You are in charge of your own energy, actions, and time. This gives you the power back to take action on how much of your time you dole out to others. Sometimes the hardest thing to learn is saying no when you need to.
Know that other people are capable of taking care of themselves (at least in some capacity): If you aren’t entirely helpless, then neither are the people around you. While you might feel the need to help others, allowing them to help themselves is sometimes the best gift of all. I learned that it’s not about being a doormat and it’s not about appealing to everyone. You’re an Introvert and still need time to yourself to recharge, process, and reflect.

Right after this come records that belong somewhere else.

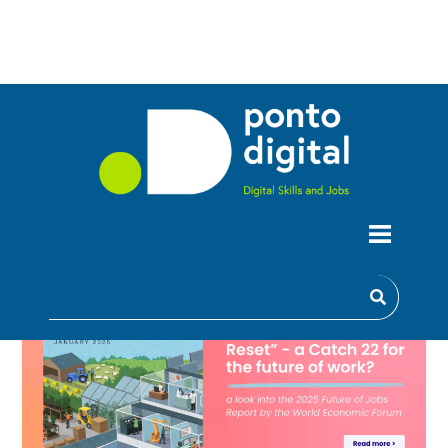
“A GRANDE REDEFINIÇÃO DAS
COMPETÊNCIAS” NO RELATÓRIO
FUTURO DO EMPREGO 2025 DO WEF:
UM CATCH-22 PARA O FUTURO DO
TRABALHO?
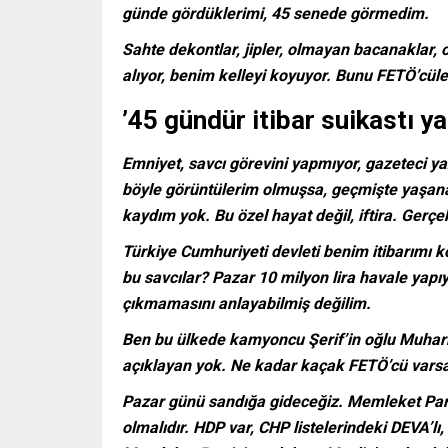
günde gördüklerimi, 45 senede görmedim.
Sahte dekontlar, jipler, olmayan bacanaklar, o
alıyor, benim kelleyi koyuyor. Bunu FETÖ’cüle
’45 gündür itibar suikastı ya
Emniyet, savcı görevini yapmıyor, gazeteci ya
böyle görüntülerim olmuşsa, geçmişte yaşana
kaydım yok. Bu özel hayat değil, iftira. Gerçe
Türkiye Cumhuriyeti devleti benim itibarımı k
bu savcılar? Pazar 10 milyon lira havale yapıyo
çıkmamasını anlayabilmiş değilim.
Ben bu ülkede kamyoncu Şerif’in oğlu Muhar
açıklayan yok. Ne kadar kaçak FETÖ’cü varsa yu
Pazar günü sandığa gideceğiz. Memleket Partis
olmalıdır. HDP var, CHP listelerindeki DEVA’lı,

Develop your Auxiliary Function: Sometimes we forget that we still need to nurture and develop our auxiliary or co-pilot function because it is our highest point of leverage in terms of achieving personal growth. As an INFJ, my co-pilot is Extraverted Feeling (Fe). I’ve learned that it is just as an effective a decision-making process as Te, but it works a lot slower. When I feel forced to make a quick decision, it stresses me out and I default to using Introverted Thinking (Ti), which is a faster decision-making process than Fe. But I don’t always feel so great about my decisions afterwards because I often feel cold and less in touch with my compassionate side. For me, developing my auxiliary function can help me use it in a healthier way so that I can make decisions that will be best for the group as a whole (with me included!).

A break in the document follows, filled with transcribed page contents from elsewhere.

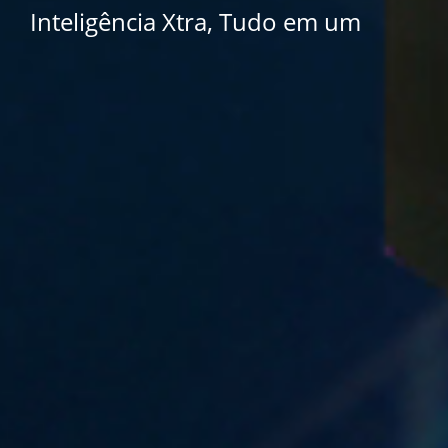
Inteligência Xtra, Tudo em um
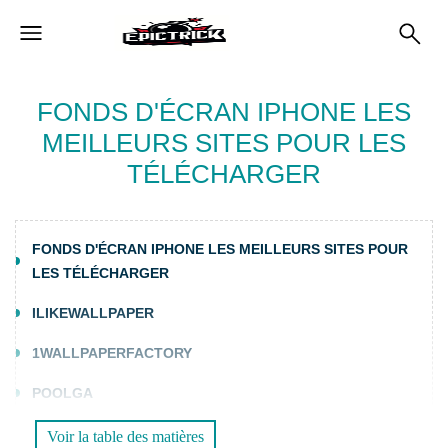
FONDS D'ÉCRAN IPHONE LES
MEILLEURS SITES POUR LES
TÉLÉCHARGER
FONDS D'ÉCRAN IPHONE LES MEILLEURS SITES POUR
LES TÉLÉCHARGER
ILIKEWALLPAPER
1WALLPAPERFACTORY
POOLGA
WALLPAPER.SC
Voir la table des matières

To change a situation, you have to start taking your actions into your own hands. Only then do you become responsible for the decisions that you make. This means owning the times that we make mistakes and dealing with the consequences and emotions that come with it, too. This one has surprisingly made me less resentful of people who I used to think of as “energy vampires.”
With taking your control back, you will command your space, energy, and capacity more easily without being a commander. I had to lean into the uncomfortable and do some of the hard work before I could even start to feel a slight change in taking my power back. This can also help us as Introverts to not adopt the victim mentality or the perception that everything in the world is happening to us all of the time and that nothing is in their own control.